» **WORK REQUIRED**: Transcribe exactly, and only, the lines from the one containing "Build a building" through the end of the entries below, leaving the pictures out.

» **SUPPLIED DATA**:
=== Section Start ===
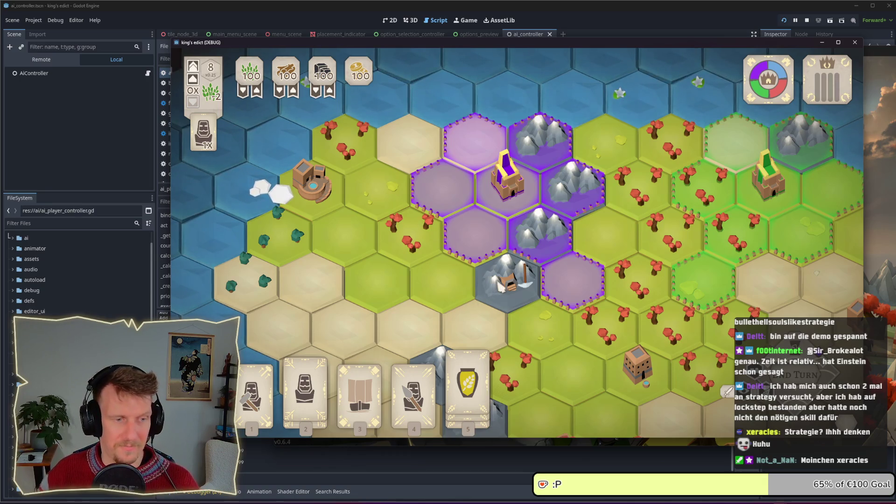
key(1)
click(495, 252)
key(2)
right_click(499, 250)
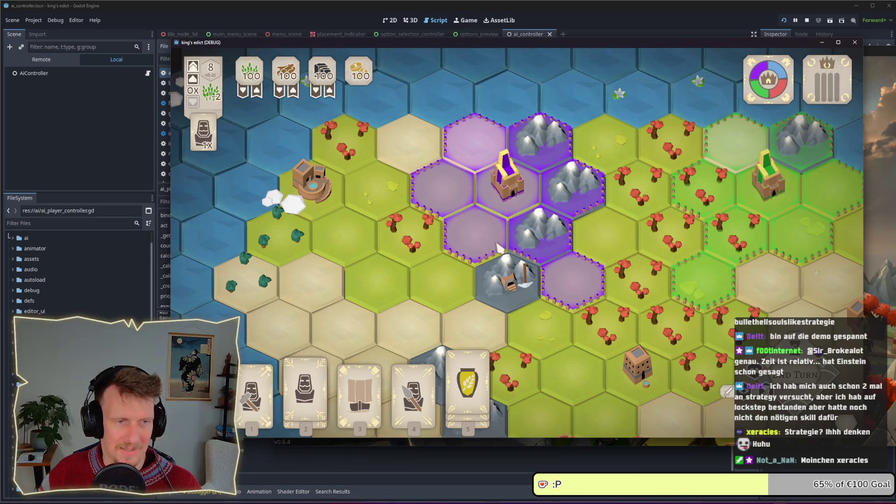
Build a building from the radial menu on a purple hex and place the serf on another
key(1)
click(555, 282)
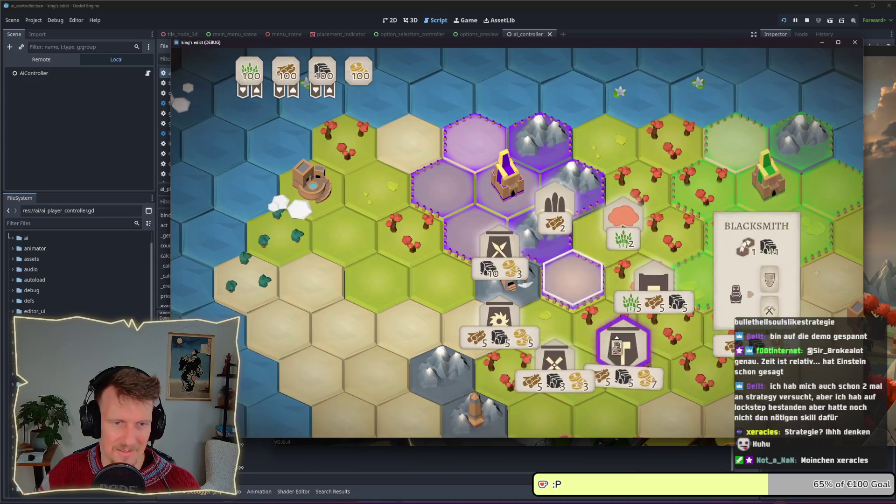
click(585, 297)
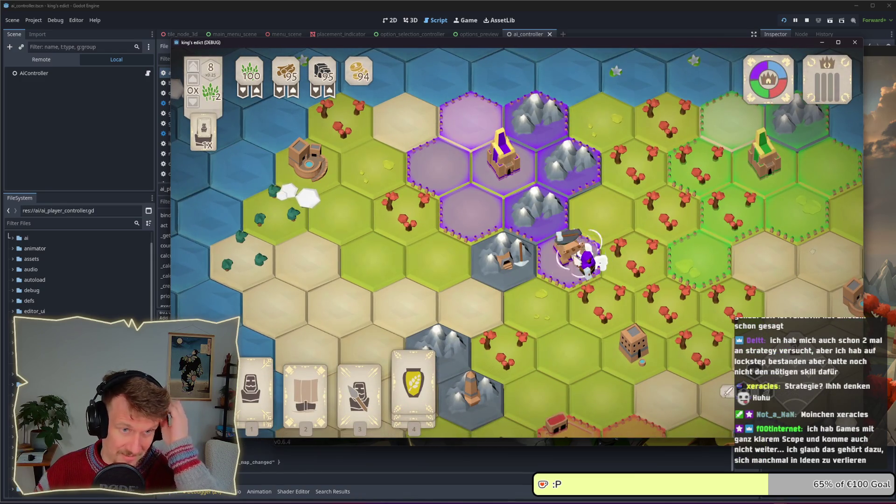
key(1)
=== Section End ===
» **SOLUTION FOR THIS PROBLEM**:
Build a building from the radial menu on a purple hex and place the serf on another
key(1)
click(555, 282)
click(585, 297)
key(1)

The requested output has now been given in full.